#### RECORDS ####

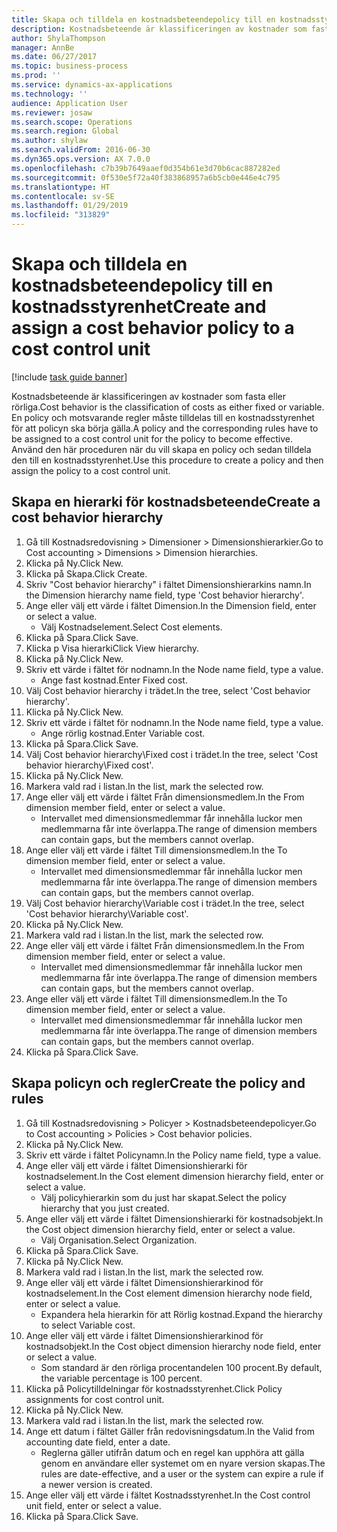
 ```yaml
---
title: Skapa och tilldela en kostnadsbeteendepolicy till en kostnadsstyrenhet
description: Kostnadsbeteende är klassificeringen av kostnader som fasta eller rörliga.
author: ShylaThompson
manager: AnnBe
ms.date: 06/27/2017
ms.topic: business-process
ms.prod: ''
ms.service: dynamics-ax-applications
ms.technology: ''
audience: Application User
ms.reviewer: josaw
ms.search.scope: Operations
ms.search.region: Global
ms.author: shylaw
ms.search.validFrom: 2016-06-30
ms.dyn365.ops.version: AX 7.0.0
ms.openlocfilehash: c7b39b7649aaef0d354b61e3d70b6cac887282ed
ms.sourcegitcommit: 0f530e5f72a40f383868957a6b5cb0e446e4c795
ms.translationtype: HT
ms.contentlocale: sv-SE
ms.lasthandoff: 01/29/2019
ms.locfileid: "313829"
---
```

# <a name="create-and-assign-a-cost-behavior-policy-to-a-cost-control-unit"></a><span data-ttu-id="59fe8-103">Skapa och tilldela en kostnadsbeteendepolicy till en kostnadsstyrenhet</span><span class="sxs-lookup"><span data-stu-id="59fe8-103">Create and assign a cost behavior policy to a cost control unit</span></span>

[!include [task guide banner](../../includes/task-guide-banner.md)]

<span data-ttu-id="59fe8-104">Kostnadsbeteende är klassificeringen av kostnader som fasta eller rörliga.</span><span class="sxs-lookup"><span data-stu-id="59fe8-104">Cost behavior is the classification of costs as either fixed or variable.</span></span> <span data-ttu-id="59fe8-105">En policy och motsvarande regler måste tilldelas till en kostnadsstyrenhet för att policyn ska börja gälla.</span><span class="sxs-lookup"><span data-stu-id="59fe8-105">A policy and the corresponding rules have to be assigned to a cost control unit for the policy to become effective.</span></span> <span data-ttu-id="59fe8-106">Använd den här proceduren när du vill skapa en policy och sedan tilldela den till en kostnadsstyrenhet.</span><span class="sxs-lookup"><span data-stu-id="59fe8-106">Use this procedure to create a policy and then assign the policy to a cost control unit.</span></span>


## <a name="create-a-cost-behavior-hierarchy"></a><span data-ttu-id="59fe8-107">Skapa en hierarki för kostnadsbeteende</span><span class="sxs-lookup"><span data-stu-id="59fe8-107">Create a cost behavior hierarchy</span></span>
1. <span data-ttu-id="59fe8-108">Gå till Kostnadsredovisning > Dimensioner > Dimensionshierarkier.</span><span class="sxs-lookup"><span data-stu-id="59fe8-108">Go to Cost accounting > Dimensions > Dimension hierarchies.</span></span>
2. <span data-ttu-id="59fe8-109">Klicka på Ny.</span><span class="sxs-lookup"><span data-stu-id="59fe8-109">Click New.</span></span>
3. <span data-ttu-id="59fe8-110">Klicka på Skapa.</span><span class="sxs-lookup"><span data-stu-id="59fe8-110">Click Create.</span></span>
4. <span data-ttu-id="59fe8-111">Skriv "Cost behavior hierarchy" i fältet Dimensionshierarkins namn.</span><span class="sxs-lookup"><span data-stu-id="59fe8-111">In the Dimension hierarchy name field, type 'Cost behavior hierarchy'.</span></span>
5. <span data-ttu-id="59fe8-112">Ange eller välj ett värde i fältet Dimension.</span><span class="sxs-lookup"><span data-stu-id="59fe8-112">In the Dimension field, enter or select a value.</span></span>
    * <span data-ttu-id="59fe8-113">Välj Kostnadselement.</span><span class="sxs-lookup"><span data-stu-id="59fe8-113">Select Cost elements.</span></span>  
6. <span data-ttu-id="59fe8-114">Klicka på Spara.</span><span class="sxs-lookup"><span data-stu-id="59fe8-114">Click Save.</span></span>
7. <span data-ttu-id="59fe8-115">Klicka p Visa hierarki</span><span class="sxs-lookup"><span data-stu-id="59fe8-115">Click View hierarchy.</span></span>
8. <span data-ttu-id="59fe8-116">Klicka på Ny.</span><span class="sxs-lookup"><span data-stu-id="59fe8-116">Click New.</span></span>
9. <span data-ttu-id="59fe8-117">Skriv ett värde i fältet för nodnamn.</span><span class="sxs-lookup"><span data-stu-id="59fe8-117">In the Node name field, type a value.</span></span>
    * <span data-ttu-id="59fe8-118">Ange fast kostnad.</span><span class="sxs-lookup"><span data-stu-id="59fe8-118">Enter Fixed cost.</span></span>  
10. <span data-ttu-id="59fe8-119">Välj Cost behavior hierarchy i trädet.</span><span class="sxs-lookup"><span data-stu-id="59fe8-119">In the tree, select 'Cost behavior hierarchy'.</span></span>
11. <span data-ttu-id="59fe8-120">Klicka på Ny.</span><span class="sxs-lookup"><span data-stu-id="59fe8-120">Click New.</span></span>
12. <span data-ttu-id="59fe8-121">Skriv ett värde i fältet för nodnamn.</span><span class="sxs-lookup"><span data-stu-id="59fe8-121">In the Node name field, type a value.</span></span>
    * <span data-ttu-id="59fe8-122">Ange rörlig kostnad.</span><span class="sxs-lookup"><span data-stu-id="59fe8-122">Enter Variable cost.</span></span>  
13. <span data-ttu-id="59fe8-123">Klicka på Spara.</span><span class="sxs-lookup"><span data-stu-id="59fe8-123">Click Save.</span></span>
14. <span data-ttu-id="59fe8-124">Välj Cost behavior hierarchy\Fixed cost i trädet.</span><span class="sxs-lookup"><span data-stu-id="59fe8-124">In the tree, select 'Cost behavior hierarchy\Fixed cost'.</span></span>
15. <span data-ttu-id="59fe8-125">Klicka på Ny.</span><span class="sxs-lookup"><span data-stu-id="59fe8-125">Click New.</span></span>
16. <span data-ttu-id="59fe8-126">Markera vald rad i listan.</span><span class="sxs-lookup"><span data-stu-id="59fe8-126">In the list, mark the selected row.</span></span>
17. <span data-ttu-id="59fe8-127">Ange eller välj ett värde i fältet Från dimensionsmedlem.</span><span class="sxs-lookup"><span data-stu-id="59fe8-127">In the From dimension member field, enter or select a value.</span></span>
    * <span data-ttu-id="59fe8-128">Intervallet med dimensionsmedlemmar får innehålla luckor men medlemmarna får inte överlappa.</span><span class="sxs-lookup"><span data-stu-id="59fe8-128">The range of dimension members can contain gaps, but the members cannot overlap.</span></span>  
18. <span data-ttu-id="59fe8-129">Ange eller välj ett värde i fältet Till dimensionsmedlem.</span><span class="sxs-lookup"><span data-stu-id="59fe8-129">In the To dimension member field, enter or select a value.</span></span>
    * <span data-ttu-id="59fe8-130">Intervallet med dimensionsmedlemmar får innehålla luckor men medlemmarna får inte överlappa.</span><span class="sxs-lookup"><span data-stu-id="59fe8-130">The range of dimension members can contain gaps, but the members cannot overlap.</span></span>  
19. <span data-ttu-id="59fe8-131">Välj Cost behavior hierarchy\Variable cost i trädet.</span><span class="sxs-lookup"><span data-stu-id="59fe8-131">In the tree, select 'Cost behavior hierarchy\Variable cost'.</span></span>
20. <span data-ttu-id="59fe8-132">Klicka på Ny.</span><span class="sxs-lookup"><span data-stu-id="59fe8-132">Click New.</span></span>
21. <span data-ttu-id="59fe8-133">Markera vald rad i listan.</span><span class="sxs-lookup"><span data-stu-id="59fe8-133">In the list, mark the selected row.</span></span>
22. <span data-ttu-id="59fe8-134">Ange eller välj ett värde i fältet Från dimensionsmedlem.</span><span class="sxs-lookup"><span data-stu-id="59fe8-134">In the From dimension member field, enter or select a value.</span></span>
    * <span data-ttu-id="59fe8-135">Intervallet med dimensionsmedlemmar får innehålla luckor men medlemmarna får inte överlappa.</span><span class="sxs-lookup"><span data-stu-id="59fe8-135">The range of dimension members can contain gaps, but the members cannot overlap.</span></span>  
23. <span data-ttu-id="59fe8-136">Ange eller välj ett värde i fältet Till dimensionsmedlem.</span><span class="sxs-lookup"><span data-stu-id="59fe8-136">In the To dimension member field, enter or select a value.</span></span>
    * <span data-ttu-id="59fe8-137">Intervallet med dimensionsmedlemmar får innehålla luckor men medlemmarna får inte överlappa.</span><span class="sxs-lookup"><span data-stu-id="59fe8-137">The range of dimension members can contain gaps, but the members cannot overlap.</span></span>  
24. <span data-ttu-id="59fe8-138">Klicka på Spara.</span><span class="sxs-lookup"><span data-stu-id="59fe8-138">Click Save.</span></span>

## <a name="create-the-policy-and-rules"></a><span data-ttu-id="59fe8-139">Skapa policyn och regler</span><span class="sxs-lookup"><span data-stu-id="59fe8-139">Create the policy and rules</span></span>
1. <span data-ttu-id="59fe8-140">Gå till Kostnadsredovisning > Policyer > Kostnadsbeteendepolicyer.</span><span class="sxs-lookup"><span data-stu-id="59fe8-140">Go to Cost accounting > Policies > Cost behavior policies.</span></span>
2. <span data-ttu-id="59fe8-141">Klicka på Ny.</span><span class="sxs-lookup"><span data-stu-id="59fe8-141">Click New.</span></span>
3. <span data-ttu-id="59fe8-142">Skriv ett värde i fältet Policynamn.</span><span class="sxs-lookup"><span data-stu-id="59fe8-142">In the Policy name field, type a value.</span></span>
4. <span data-ttu-id="59fe8-143">Ange eller välj ett värde i fältet Dimensionshierarki för kostnadselement.</span><span class="sxs-lookup"><span data-stu-id="59fe8-143">In the Cost element dimension hierarchy field, enter or select a value.</span></span>
    * <span data-ttu-id="59fe8-144">Välj policyhierarkin som du just har skapat.</span><span class="sxs-lookup"><span data-stu-id="59fe8-144">Select the policy hierarchy that you just created.</span></span>  
5. <span data-ttu-id="59fe8-145">Ange eller välj ett värde i fältet Dimensionshierarki för kostnadsobjekt.</span><span class="sxs-lookup"><span data-stu-id="59fe8-145">In the Cost object dimension hierarchy field, enter or select a value.</span></span>
    * <span data-ttu-id="59fe8-146">Välj Organisation.</span><span class="sxs-lookup"><span data-stu-id="59fe8-146">Select Organization.</span></span>  
6. <span data-ttu-id="59fe8-147">Klicka på Spara.</span><span class="sxs-lookup"><span data-stu-id="59fe8-147">Click Save.</span></span>
7. <span data-ttu-id="59fe8-148">Klicka på Ny.</span><span class="sxs-lookup"><span data-stu-id="59fe8-148">Click New.</span></span>
8. <span data-ttu-id="59fe8-149">Markera vald rad i listan.</span><span class="sxs-lookup"><span data-stu-id="59fe8-149">In the list, mark the selected row.</span></span>
9. <span data-ttu-id="59fe8-150">Ange eller välj ett värde i fältet Dimensionshierarkinod för kostnadselement.</span><span class="sxs-lookup"><span data-stu-id="59fe8-150">In the Cost element dimension hierarchy node field, enter or select a value.</span></span>
    * <span data-ttu-id="59fe8-151">Expandera hela hierarkin för att Rörlig kostnad.</span><span class="sxs-lookup"><span data-stu-id="59fe8-151">Expand the hierarchy to select Variable cost.</span></span>  
10. <span data-ttu-id="59fe8-152">Ange eller välj ett värde i fältet Dimensionshierarkinod för kostnadsobjekt.</span><span class="sxs-lookup"><span data-stu-id="59fe8-152">In the Cost object dimension hierarchy node field, enter or select a value.</span></span>
    * <span data-ttu-id="59fe8-153">Som standard är den rörliga procentandelen 100 procent.</span><span class="sxs-lookup"><span data-stu-id="59fe8-153">By default, the variable percentage is 100 percent.</span></span>  
11. <span data-ttu-id="59fe8-154">Klicka på Policytilldelningar för kostnadsstyrenhet.</span><span class="sxs-lookup"><span data-stu-id="59fe8-154">Click Policy assignments for cost control unit.</span></span>
12. <span data-ttu-id="59fe8-155">Klicka på Ny.</span><span class="sxs-lookup"><span data-stu-id="59fe8-155">Click New.</span></span>
13. <span data-ttu-id="59fe8-156">Markera vald rad i listan.</span><span class="sxs-lookup"><span data-stu-id="59fe8-156">In the list, mark the selected row.</span></span>
14. <span data-ttu-id="59fe8-157">Ange ett datum i fältet Gäller från redovisningsdatum.</span><span class="sxs-lookup"><span data-stu-id="59fe8-157">In the Valid from accounting date field, enter a date.</span></span>
    * <span data-ttu-id="59fe8-158">Reglerna gäller utifrån datum och en regel kan upphöra att gälla genom en användare eller systemet om en nyare version skapas.</span><span class="sxs-lookup"><span data-stu-id="59fe8-158">The rules are date-effective, and a user or the system can expire a rule if a newer version is created.</span></span>  
15. <span data-ttu-id="59fe8-159">Ange eller välj ett värde i fältet Kostnadsstyrenhet.</span><span class="sxs-lookup"><span data-stu-id="59fe8-159">In the Cost control unit field, enter or select a value.</span></span>
16. <span data-ttu-id="59fe8-160">Klicka på Spara.</span><span class="sxs-lookup"><span data-stu-id="59fe8-160">Click Save.</span></span>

####

WORK ORDER: Transcribe the records above exactly, beginning at the line that contains "Policy name field, type a value.</span></span>" and ending with the line that contains "select Variable cost.</span></span>", both included, and nothing else.

WRITTEN SOLUTION:
3. <span data-ttu-id="59fe8-142">Skriv ett värde i fältet Policynamn.</span><span class="sxs-lookup"><span data-stu-id="59fe8-142">In the Policy name field, type a value.</span></span>
4. <span data-ttu-id="59fe8-143">Ange eller välj ett värde i fältet Dimensionshierarki för kostnadselement.</span><span class="sxs-lookup"><span data-stu-id="59fe8-143">In the Cost element dimension hierarchy field, enter or select a value.</span></span>
    * <span data-ttu-id="59fe8-144">Välj policyhierarkin som du just har skapat.</span><span class="sxs-lookup"><span data-stu-id="59fe8-144">Select the policy hierarchy that you just created.</span></span>  
5. <span data-ttu-id="59fe8-145">Ange eller välj ett värde i fältet Dimensionshierarki för kostnadsobjekt.</span><span class="sxs-lookup"><span data-stu-id="59fe8-145">In the Cost object dimension hierarchy field, enter or select a value.</span></span>
    * <span data-ttu-id="59fe8-146">Välj Organisation.</span><span class="sxs-lookup"><span data-stu-id="59fe8-146">Select Organization.</span></span>  
6. <span data-ttu-id="59fe8-147">Klicka på Spara.</span><span class="sxs-lookup"><span data-stu-id="59fe8-147">Click Save.</span></span>
7. <span data-ttu-id="59fe8-148">Klicka på Ny.</span><span class="sxs-lookup"><span data-stu-id="59fe8-148">Click New.</span></span>
8. <span data-ttu-id="59fe8-149">Markera vald rad i listan.</span><span class="sxs-lookup"><span data-stu-id="59fe8-149">In the list, mark the selected row.</span></span>
9. <span data-ttu-id="59fe8-150">Ange eller välj ett värde i fältet Dimensionshierarkinod för kostnadselement.</span><span class="sxs-lookup"><span data-stu-id="59fe8-150">In the Cost element dimension hierarchy node field, enter or select a value.</span></span>
    * <span data-ttu-id="59fe8-151">Expandera hela hierarkin för att Rörlig kostnad.</span><span class="sxs-lookup"><span data-stu-id="59fe8-151">Expand the hierarchy to select Variable cost.</span></span>  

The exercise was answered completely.